> **Your assignment**: Return the text of the rows below word for word, starting at their first line and ending with the line that contains "Steinefestival 2026 im". Leave the pictures out of your answer.
++++
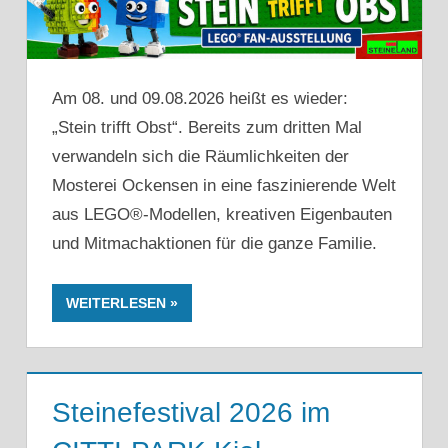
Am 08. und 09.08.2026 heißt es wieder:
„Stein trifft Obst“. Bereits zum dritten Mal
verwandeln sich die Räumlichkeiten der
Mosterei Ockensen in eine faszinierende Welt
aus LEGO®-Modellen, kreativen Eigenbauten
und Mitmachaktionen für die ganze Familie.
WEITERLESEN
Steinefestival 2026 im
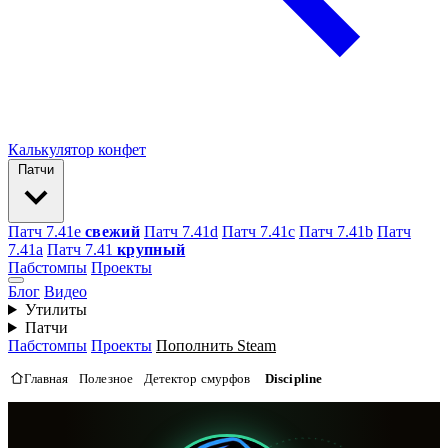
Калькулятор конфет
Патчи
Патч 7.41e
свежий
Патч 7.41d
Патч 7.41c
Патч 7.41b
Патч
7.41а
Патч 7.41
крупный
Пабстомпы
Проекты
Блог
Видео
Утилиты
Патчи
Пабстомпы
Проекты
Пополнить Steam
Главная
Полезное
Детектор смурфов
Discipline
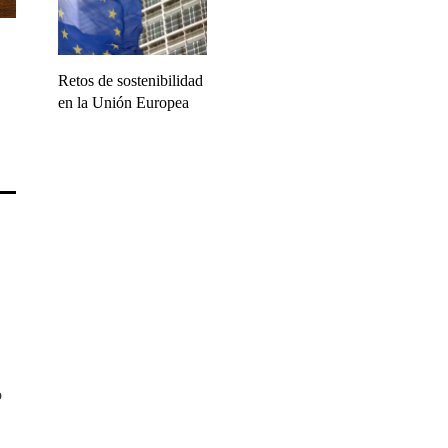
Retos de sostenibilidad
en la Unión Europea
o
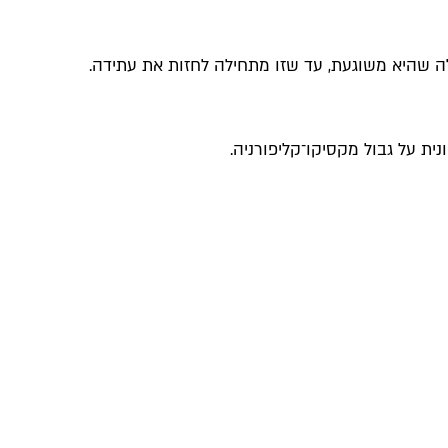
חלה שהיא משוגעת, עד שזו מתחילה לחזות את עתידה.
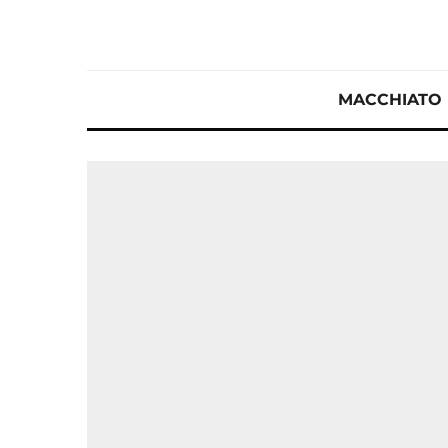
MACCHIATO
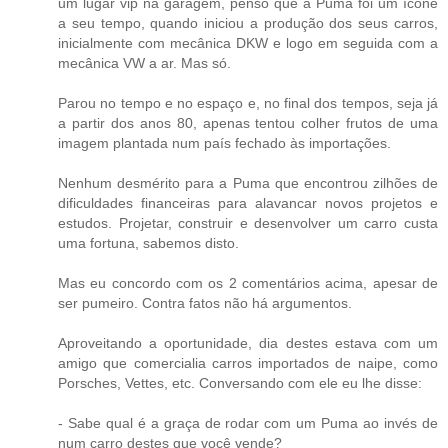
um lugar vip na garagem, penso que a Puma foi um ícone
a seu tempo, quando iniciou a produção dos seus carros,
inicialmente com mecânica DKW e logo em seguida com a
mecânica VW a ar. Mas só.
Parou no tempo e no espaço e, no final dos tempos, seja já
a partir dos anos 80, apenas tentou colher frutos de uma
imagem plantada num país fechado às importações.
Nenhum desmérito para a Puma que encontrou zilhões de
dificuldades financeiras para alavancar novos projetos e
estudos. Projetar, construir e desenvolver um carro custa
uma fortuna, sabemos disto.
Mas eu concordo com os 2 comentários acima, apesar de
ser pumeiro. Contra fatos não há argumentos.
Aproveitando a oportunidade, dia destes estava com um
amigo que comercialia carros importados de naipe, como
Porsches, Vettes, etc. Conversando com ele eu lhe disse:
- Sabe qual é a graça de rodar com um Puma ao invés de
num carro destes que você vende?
++++
> **Task result**:
Am 08. und 09.08.2026 heißt es wieder:
„Stein trifft Obst“. Bereits zum dritten Mal
verwandeln sich die Räumlichkeiten der
Mosterei Ockensen in eine faszinierende Welt
aus LEGO®-Modellen, kreativen Eigenbauten
und Mitmachaktionen für die ganze Familie.
WEITERLESEN
Steinefestival 2026 im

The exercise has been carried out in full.